Meritor v. Eaton

Hours before a damages trial was scheduled to start on June 23, truck parts manufacturer Eaton Corp. agreed to pay rival Meritor Inc. $500 million to settle allegations that it squeezed them out of the market for truck transmissions. According to Meritor, the deal is one of the largest private antitrust settlement awards in a decade.

In 2009 Meritor convinced a jury in federal district court in Wilmington that Eaton was liable for anticompetitive behavior when it signed anticompetitive supply agreements with its truck transmission customers. A follow-up jury trial on damages was set to begin before U.S. District Judge Sue Robinson. Meritor had planned to seek $800 million—$2.4 billion after automatic trebling.
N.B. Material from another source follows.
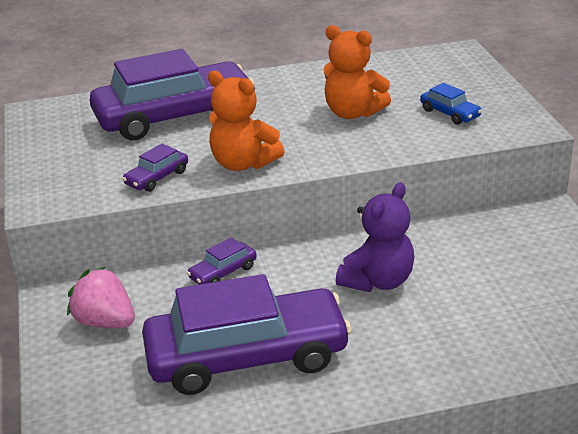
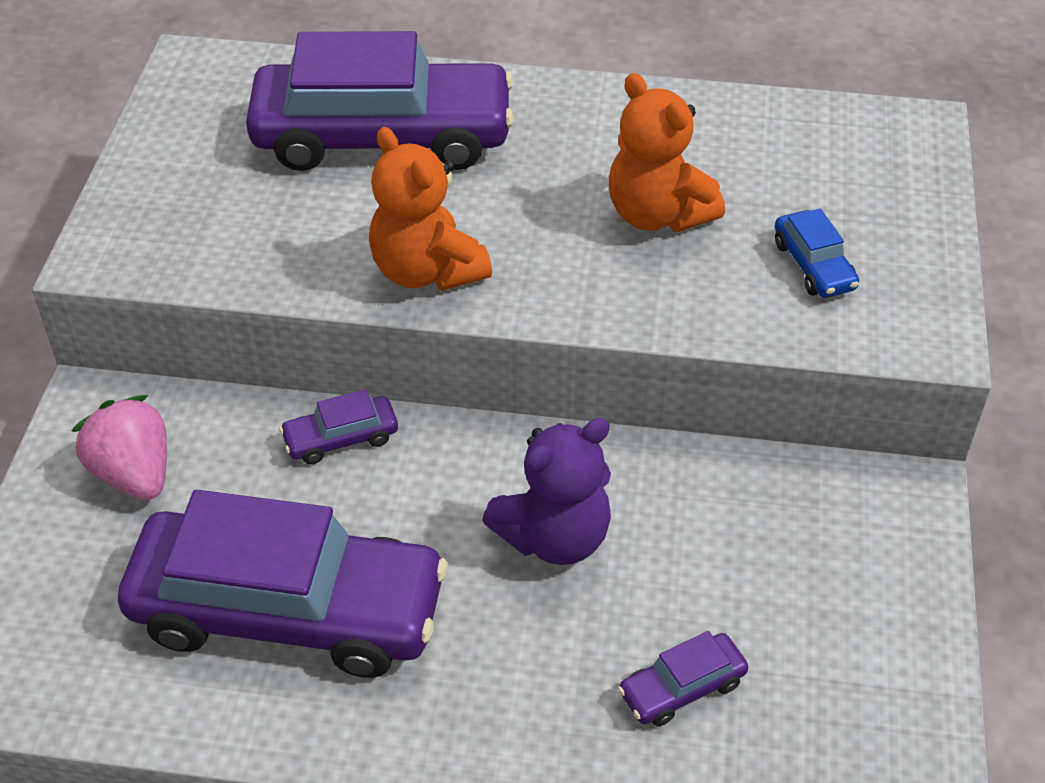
camera: 20 degrees right, 15 degrees up
purple car [122,144,188,192] -> purple car moved to [618,631,748,727]

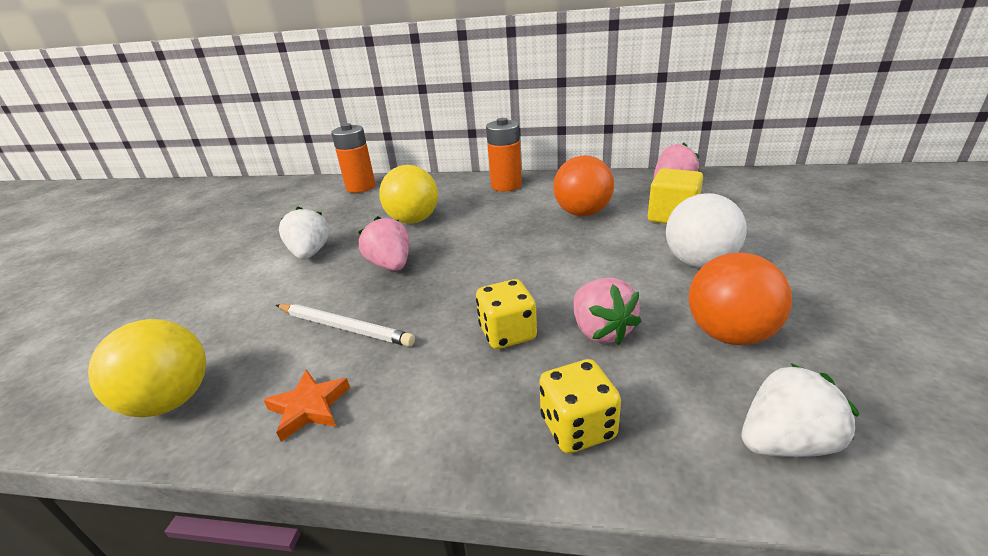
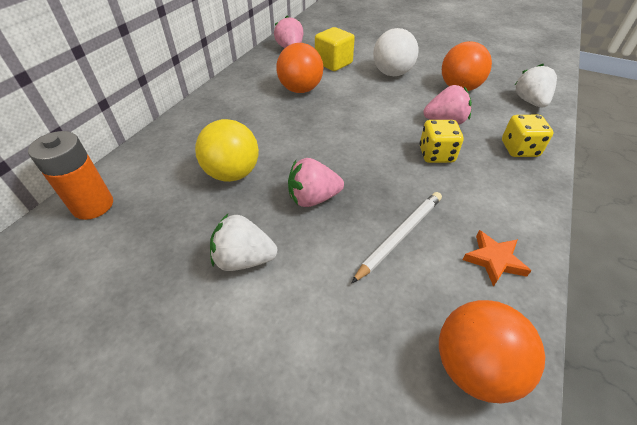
camera: 75 degrees left, 15 degrees up
yellow ball [88,319,206,417] -> orange ball [439,300,545,403]
orange battery [486,118,522,192] -> none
Meritor has long been represented in the case by antitrust litigators Jay Fastow, R. Bruce Holcomb and Jennifer Hackett. The trio worked together at Dickstein Shapiro, but Fastow left for Ballard Spahr in February, and Holcomb now runs the Washington-based boutique Adams Holcomb. Hackett remains at Dickstein Shapiro. Joseph Schoell of Drinker Biddle & Reath was Meritor’s local counsel in Wilmington.

Meritor sued Eaton in 2006, alleging that its joint venture with German company ZF Friedrichshafen AG was driven out of business by Eaton’s allegedly anticompetitive practices. After winning the liability verdict in 2009, Meritor suffered a major setback two years later when Robinson ruled that it wasn’t entitled to any damages. The U.S. Court of Appeals for the Third Circuit reversed Robinson’s damages verdict and affirmed the underlying liability verdict. Theodore Olson of Gibson Dunn & Crutcher represented Eaton at the Third Circuit and filed an unsuccessful cert petition at the U.S. Supreme Court.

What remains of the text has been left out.